§ SOURCE MATERIAL:
===============

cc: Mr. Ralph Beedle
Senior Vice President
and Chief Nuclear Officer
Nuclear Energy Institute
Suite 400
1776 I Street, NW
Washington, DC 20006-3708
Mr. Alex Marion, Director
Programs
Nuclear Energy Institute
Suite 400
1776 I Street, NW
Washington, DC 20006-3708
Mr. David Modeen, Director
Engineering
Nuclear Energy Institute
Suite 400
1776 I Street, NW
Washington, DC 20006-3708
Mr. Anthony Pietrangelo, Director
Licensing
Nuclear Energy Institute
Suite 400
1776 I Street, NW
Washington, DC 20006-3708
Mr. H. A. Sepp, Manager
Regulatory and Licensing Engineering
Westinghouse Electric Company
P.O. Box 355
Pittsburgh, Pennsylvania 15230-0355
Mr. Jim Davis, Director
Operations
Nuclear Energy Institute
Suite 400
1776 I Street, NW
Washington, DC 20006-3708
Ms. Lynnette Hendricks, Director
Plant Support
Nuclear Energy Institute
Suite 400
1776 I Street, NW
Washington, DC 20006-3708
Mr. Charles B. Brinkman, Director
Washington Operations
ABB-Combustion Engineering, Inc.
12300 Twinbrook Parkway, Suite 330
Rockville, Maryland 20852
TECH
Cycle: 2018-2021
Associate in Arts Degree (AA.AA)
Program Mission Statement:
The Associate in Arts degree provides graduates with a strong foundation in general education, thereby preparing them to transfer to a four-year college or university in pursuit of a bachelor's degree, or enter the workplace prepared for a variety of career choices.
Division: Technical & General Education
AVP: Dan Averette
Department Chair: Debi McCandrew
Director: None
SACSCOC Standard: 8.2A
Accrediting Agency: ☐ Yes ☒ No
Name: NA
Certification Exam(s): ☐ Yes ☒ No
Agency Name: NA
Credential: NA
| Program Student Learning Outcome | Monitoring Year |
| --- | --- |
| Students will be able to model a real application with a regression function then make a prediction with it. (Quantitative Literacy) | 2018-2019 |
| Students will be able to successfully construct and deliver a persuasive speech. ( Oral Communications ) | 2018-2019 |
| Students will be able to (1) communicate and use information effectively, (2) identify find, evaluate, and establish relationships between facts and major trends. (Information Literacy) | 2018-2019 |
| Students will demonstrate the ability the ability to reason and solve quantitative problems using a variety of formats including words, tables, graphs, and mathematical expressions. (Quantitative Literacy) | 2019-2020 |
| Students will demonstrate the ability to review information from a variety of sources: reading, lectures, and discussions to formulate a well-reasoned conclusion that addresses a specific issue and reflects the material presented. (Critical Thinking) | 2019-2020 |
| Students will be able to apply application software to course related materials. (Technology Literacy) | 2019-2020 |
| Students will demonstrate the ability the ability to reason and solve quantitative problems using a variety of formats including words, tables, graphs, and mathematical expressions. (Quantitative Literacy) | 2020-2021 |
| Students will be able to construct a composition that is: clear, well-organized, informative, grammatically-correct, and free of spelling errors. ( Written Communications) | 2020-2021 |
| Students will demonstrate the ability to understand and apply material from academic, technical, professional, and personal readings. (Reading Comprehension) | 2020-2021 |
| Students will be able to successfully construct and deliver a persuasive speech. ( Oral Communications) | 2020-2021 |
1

===============

Copy the records above, keeping each line identical.

§ RESULT OF THIS EXERCISE:
cc: Mr. Ralph Beedle
Senior Vice President
and Chief Nuclear Officer
Nuclear Energy Institute
Suite 400
1776 I Street, NW
Washington, DC 20006-3708
Mr. Alex Marion, Director
Programs
Nuclear Energy Institute
Suite 400
1776 I Street, NW
Washington, DC 20006-3708
Mr. David Modeen, Director
Engineering
Nuclear Energy Institute
Suite 400
1776 I Street, NW
Washington, DC 20006-3708
Mr. Anthony Pietrangelo, Director
Licensing
Nuclear Energy Institute
Suite 400
1776 I Street, NW
Washington, DC 20006-3708
Mr. H. A. Sepp, Manager
Regulatory and Licensing Engineering
Westinghouse Electric Company
P.O. Box 355
Pittsburgh, Pennsylvania 15230-0355
Mr. Jim Davis, Director
Operations
Nuclear Energy Institute
Suite 400
1776 I Street, NW
Washington, DC 20006-3708
Ms. Lynnette Hendricks, Director
Plant Support
Nuclear Energy Institute
Suite 400
1776 I Street, NW
Washington, DC 20006-3708
Mr. Charles B. Brinkman, Director
Washington Operations
ABB-Combustion Engineering, Inc.
12300 Twinbrook Parkway, Suite 330
Rockville, Maryland 20852
TECH
Cycle: 2018-2021
Associate in Arts Degree (AA.AA)
Program Mission Statement:
The Associate in Arts degree provides graduates with a strong foundation in general education, thereby preparing them to transfer to a four-year college or university in pursuit of a bachelor's degree, or enter the workplace prepared for a variety of career choices.
Division: Technical & General Education
AVP: Dan Averette
Department Chair: Debi McCandrew
Director: None
SACSCOC Standard: 8.2A
Accrediting Agency: ☐ Yes ☒ No
Name: NA
Certification Exam(s): ☐ Yes ☒ No
Agency Name: NA
Credential: NA
| Program Student Learning Outcome | Monitoring Year |
| --- | --- |
| Students will be able to model a real application with a regression function then make a prediction with it. (Quantitative Literacy) | 2018-2019 |
| Students will be able to successfully construct and deliver a persuasive speech. ( Oral Communications ) | 2018-2019 |
| Students will be able to (1) communicate and use information effectively, (2) identify find, evaluate, and establish relationships between facts and major trends. (Information Literacy) | 2018-2019 |
| Students will demonstrate the ability the ability to reason and solve quantitative problems using a variety of formats including words, tables, graphs, and mathematical expressions. (Quantitative Literacy) | 2019-2020 |
| Students will demonstrate the ability to review information from a variety of sources: reading, lectures, and discussions to formulate a well-reasoned conclusion that addresses a specific issue and reflects the material presented. (Critical Thinking) | 2019-2020 |
| Students will be able to apply application software to course related materials. (Technology Literacy) | 2019-2020 |
| Students will demonstrate the ability the ability to reason and solve quantitative problems using a variety of formats including words, tables, graphs, and mathematical expressions. (Quantitative Literacy) | 2020-2021 |
| Students will be able to construct a composition that is: clear, well-organized, informative, grammatically-correct, and free of spelling errors. ( Written Communications) | 2020-2021 |
| Students will demonstrate the ability to understand and apply material from academic, technical, professional, and personal readings. (Reading Comprehension) | 2020-2021 |
| Students will be able to successfully construct and deliver a persuasive speech. ( Oral Communications) | 2020-2021 |
1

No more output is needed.